■ EXERCISE: Copy out the lines below that hold the word "стяжки".

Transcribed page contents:
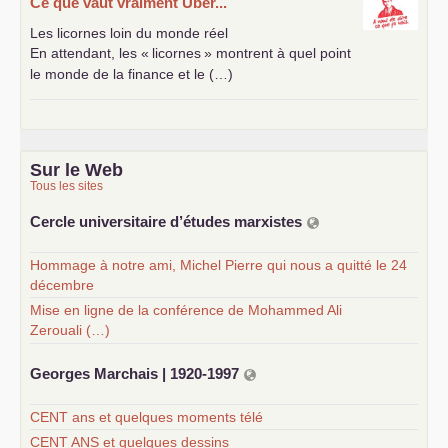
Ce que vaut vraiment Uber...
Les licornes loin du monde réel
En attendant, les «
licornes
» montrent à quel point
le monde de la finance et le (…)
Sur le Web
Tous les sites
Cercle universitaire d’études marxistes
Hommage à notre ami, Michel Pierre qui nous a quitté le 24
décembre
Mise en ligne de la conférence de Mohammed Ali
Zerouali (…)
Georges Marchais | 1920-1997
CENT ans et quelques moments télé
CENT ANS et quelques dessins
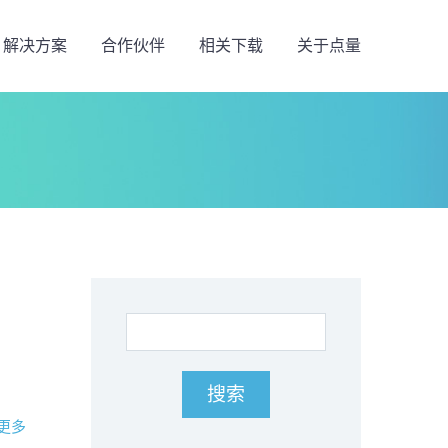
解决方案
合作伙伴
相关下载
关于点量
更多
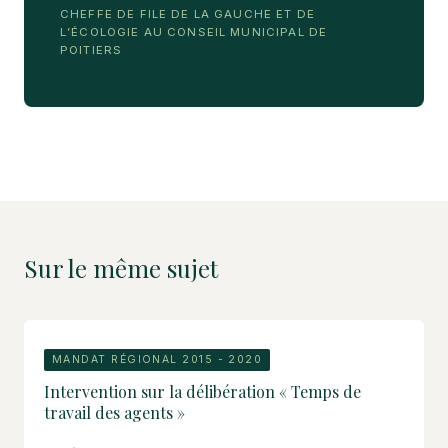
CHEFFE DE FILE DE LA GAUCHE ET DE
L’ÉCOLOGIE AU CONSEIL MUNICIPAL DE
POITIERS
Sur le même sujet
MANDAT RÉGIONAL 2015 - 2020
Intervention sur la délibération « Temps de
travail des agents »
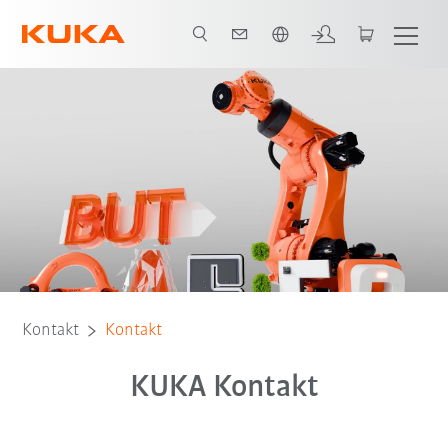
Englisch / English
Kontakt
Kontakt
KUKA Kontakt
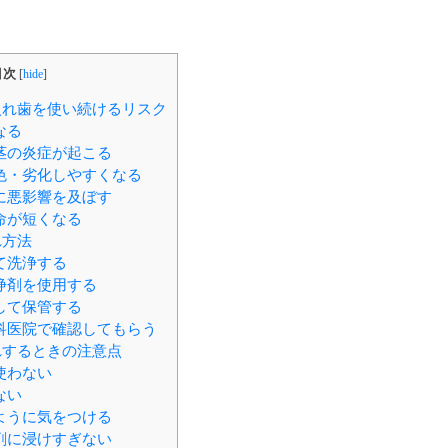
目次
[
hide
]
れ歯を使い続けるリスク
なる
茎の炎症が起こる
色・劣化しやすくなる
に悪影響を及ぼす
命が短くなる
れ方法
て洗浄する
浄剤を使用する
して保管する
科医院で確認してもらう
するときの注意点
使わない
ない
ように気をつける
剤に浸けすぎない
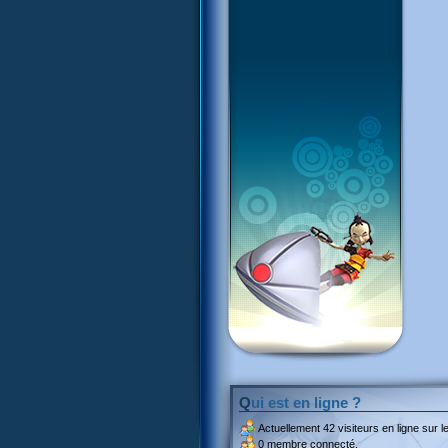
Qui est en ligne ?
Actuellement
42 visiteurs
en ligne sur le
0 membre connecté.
* * *
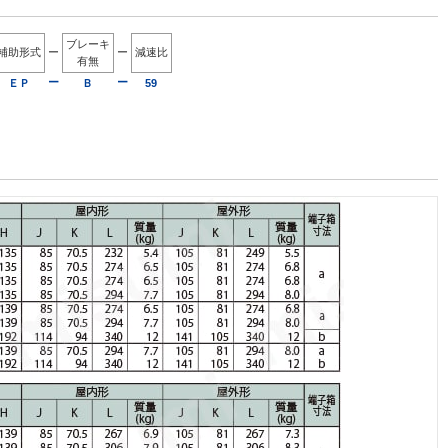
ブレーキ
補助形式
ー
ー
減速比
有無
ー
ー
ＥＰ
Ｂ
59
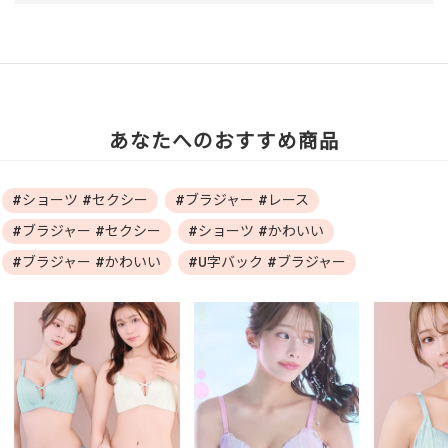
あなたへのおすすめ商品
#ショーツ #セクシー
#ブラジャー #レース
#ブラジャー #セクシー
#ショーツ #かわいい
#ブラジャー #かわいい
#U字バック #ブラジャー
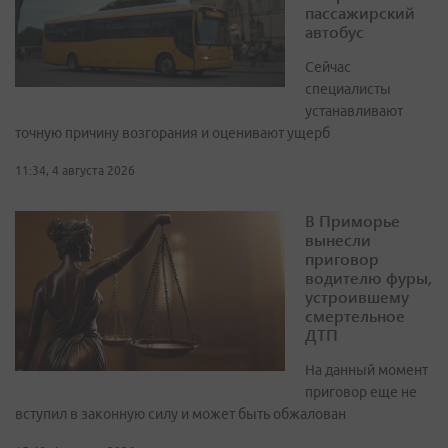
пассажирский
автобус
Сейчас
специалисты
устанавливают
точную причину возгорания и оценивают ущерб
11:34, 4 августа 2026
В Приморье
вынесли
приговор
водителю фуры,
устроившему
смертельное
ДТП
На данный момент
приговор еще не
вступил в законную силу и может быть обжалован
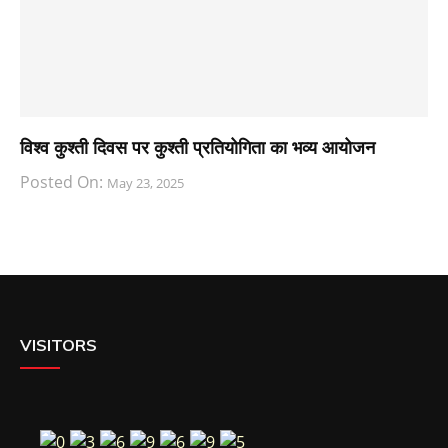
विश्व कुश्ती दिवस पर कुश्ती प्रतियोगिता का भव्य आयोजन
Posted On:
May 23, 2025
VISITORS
* * *
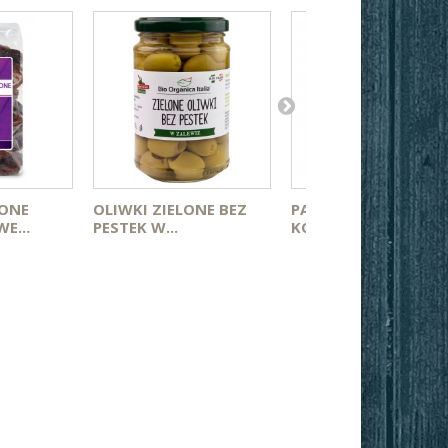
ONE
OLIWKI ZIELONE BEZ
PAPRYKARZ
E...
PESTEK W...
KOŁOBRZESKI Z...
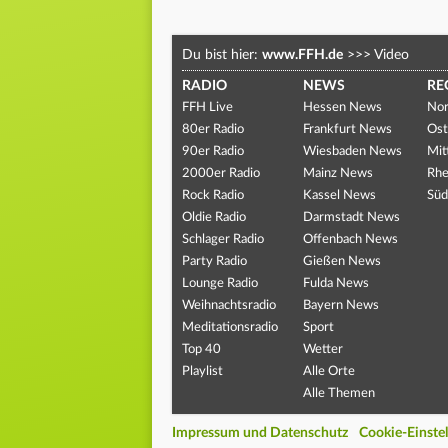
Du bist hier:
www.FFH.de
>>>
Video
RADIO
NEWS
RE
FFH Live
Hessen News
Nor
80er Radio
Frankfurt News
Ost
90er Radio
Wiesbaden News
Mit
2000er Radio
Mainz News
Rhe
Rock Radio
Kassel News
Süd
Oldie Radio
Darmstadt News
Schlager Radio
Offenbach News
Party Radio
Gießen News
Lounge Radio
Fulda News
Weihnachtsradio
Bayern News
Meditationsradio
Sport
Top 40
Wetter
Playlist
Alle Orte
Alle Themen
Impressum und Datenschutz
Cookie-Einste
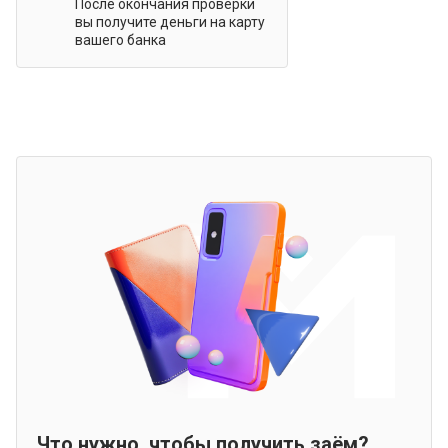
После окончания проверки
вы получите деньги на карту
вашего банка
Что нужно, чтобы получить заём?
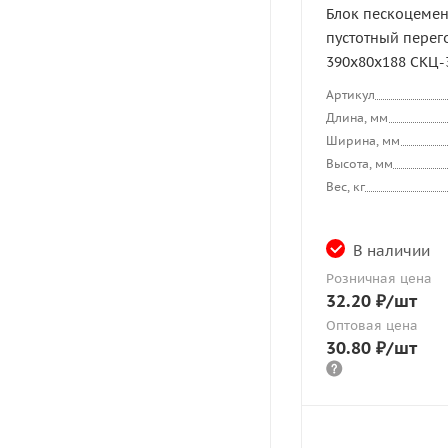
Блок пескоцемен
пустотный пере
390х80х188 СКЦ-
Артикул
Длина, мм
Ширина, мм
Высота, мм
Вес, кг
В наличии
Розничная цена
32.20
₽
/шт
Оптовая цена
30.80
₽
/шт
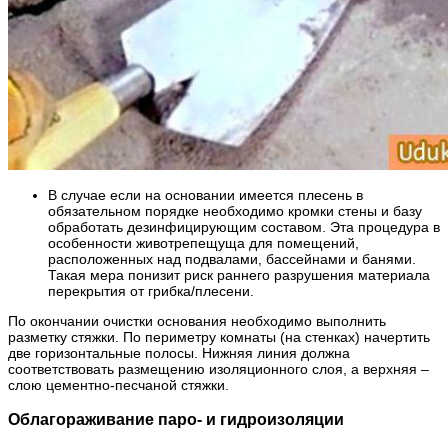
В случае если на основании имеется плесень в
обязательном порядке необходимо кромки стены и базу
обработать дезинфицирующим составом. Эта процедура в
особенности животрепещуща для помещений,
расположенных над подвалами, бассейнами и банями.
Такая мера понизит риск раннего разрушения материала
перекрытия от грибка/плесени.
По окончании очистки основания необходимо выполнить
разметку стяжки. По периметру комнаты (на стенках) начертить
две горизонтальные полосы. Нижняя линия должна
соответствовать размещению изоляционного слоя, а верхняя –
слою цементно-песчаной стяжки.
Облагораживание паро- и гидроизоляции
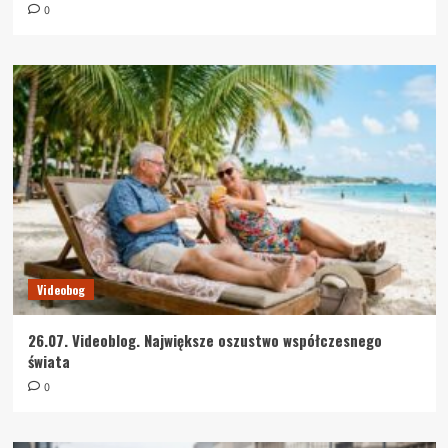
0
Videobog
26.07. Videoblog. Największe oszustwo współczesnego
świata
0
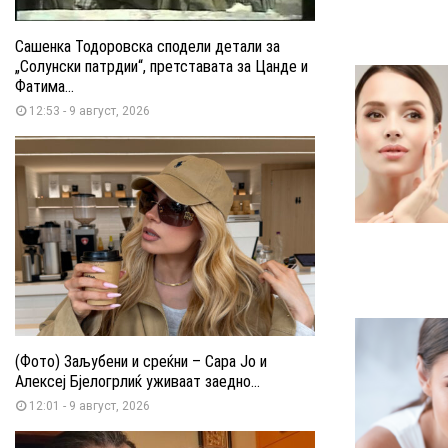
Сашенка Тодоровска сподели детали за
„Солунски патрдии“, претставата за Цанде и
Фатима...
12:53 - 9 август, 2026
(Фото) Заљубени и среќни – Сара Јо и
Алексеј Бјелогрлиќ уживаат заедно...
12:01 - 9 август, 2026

■ RESPONSE BOX:
разметку стяжки. По периметру комнаты (на стенках) начертить
слою цементно-песчаной стяжки.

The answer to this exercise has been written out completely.